-- WORK TO BE COMPLETED --
Go through the listing below and work out how many lines hold "significant"; reply with the figure alone.

------ MATERIAL FOR THIS TASK ------

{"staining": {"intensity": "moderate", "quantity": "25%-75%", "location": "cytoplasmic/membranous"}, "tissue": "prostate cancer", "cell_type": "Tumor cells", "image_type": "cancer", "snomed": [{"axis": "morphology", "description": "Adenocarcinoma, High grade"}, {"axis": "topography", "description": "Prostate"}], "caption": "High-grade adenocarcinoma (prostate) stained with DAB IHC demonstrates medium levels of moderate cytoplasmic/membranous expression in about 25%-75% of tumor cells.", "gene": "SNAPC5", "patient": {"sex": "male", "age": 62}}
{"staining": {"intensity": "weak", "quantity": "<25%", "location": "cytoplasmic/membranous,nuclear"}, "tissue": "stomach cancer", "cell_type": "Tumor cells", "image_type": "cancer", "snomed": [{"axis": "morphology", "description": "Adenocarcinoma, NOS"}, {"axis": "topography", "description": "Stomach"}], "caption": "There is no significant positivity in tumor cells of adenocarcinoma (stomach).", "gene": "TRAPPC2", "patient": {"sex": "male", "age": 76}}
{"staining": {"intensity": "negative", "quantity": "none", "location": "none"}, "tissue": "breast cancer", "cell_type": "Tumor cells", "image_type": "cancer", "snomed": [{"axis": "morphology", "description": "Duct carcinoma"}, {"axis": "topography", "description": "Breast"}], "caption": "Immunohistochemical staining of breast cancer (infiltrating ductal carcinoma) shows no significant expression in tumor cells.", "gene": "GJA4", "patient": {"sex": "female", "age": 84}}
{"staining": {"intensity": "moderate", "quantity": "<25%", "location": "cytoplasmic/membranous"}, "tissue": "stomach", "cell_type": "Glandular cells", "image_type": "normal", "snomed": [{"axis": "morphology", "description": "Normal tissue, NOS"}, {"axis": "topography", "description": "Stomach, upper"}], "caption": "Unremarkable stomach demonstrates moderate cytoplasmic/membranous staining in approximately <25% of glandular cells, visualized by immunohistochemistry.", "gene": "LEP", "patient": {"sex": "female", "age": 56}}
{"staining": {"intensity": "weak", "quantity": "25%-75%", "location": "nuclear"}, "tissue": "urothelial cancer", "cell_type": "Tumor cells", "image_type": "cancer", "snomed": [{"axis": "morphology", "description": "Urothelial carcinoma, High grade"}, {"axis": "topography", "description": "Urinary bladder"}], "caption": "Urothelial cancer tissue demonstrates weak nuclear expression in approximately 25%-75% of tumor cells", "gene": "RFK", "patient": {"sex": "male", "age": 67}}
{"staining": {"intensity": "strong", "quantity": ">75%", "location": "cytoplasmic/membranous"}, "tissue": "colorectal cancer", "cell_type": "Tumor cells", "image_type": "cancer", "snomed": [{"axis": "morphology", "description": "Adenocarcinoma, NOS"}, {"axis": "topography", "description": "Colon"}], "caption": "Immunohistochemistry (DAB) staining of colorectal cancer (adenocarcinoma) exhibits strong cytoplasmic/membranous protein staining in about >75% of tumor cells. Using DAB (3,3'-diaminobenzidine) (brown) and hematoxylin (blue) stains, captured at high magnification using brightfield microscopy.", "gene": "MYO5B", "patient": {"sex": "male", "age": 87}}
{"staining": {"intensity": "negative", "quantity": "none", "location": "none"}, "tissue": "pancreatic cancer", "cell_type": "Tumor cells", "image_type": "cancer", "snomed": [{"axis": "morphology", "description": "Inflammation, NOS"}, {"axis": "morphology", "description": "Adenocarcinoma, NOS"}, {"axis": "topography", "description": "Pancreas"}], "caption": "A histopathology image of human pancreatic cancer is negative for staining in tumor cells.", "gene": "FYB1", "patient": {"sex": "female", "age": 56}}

------

-- ANSWER FOR THE TASK --
2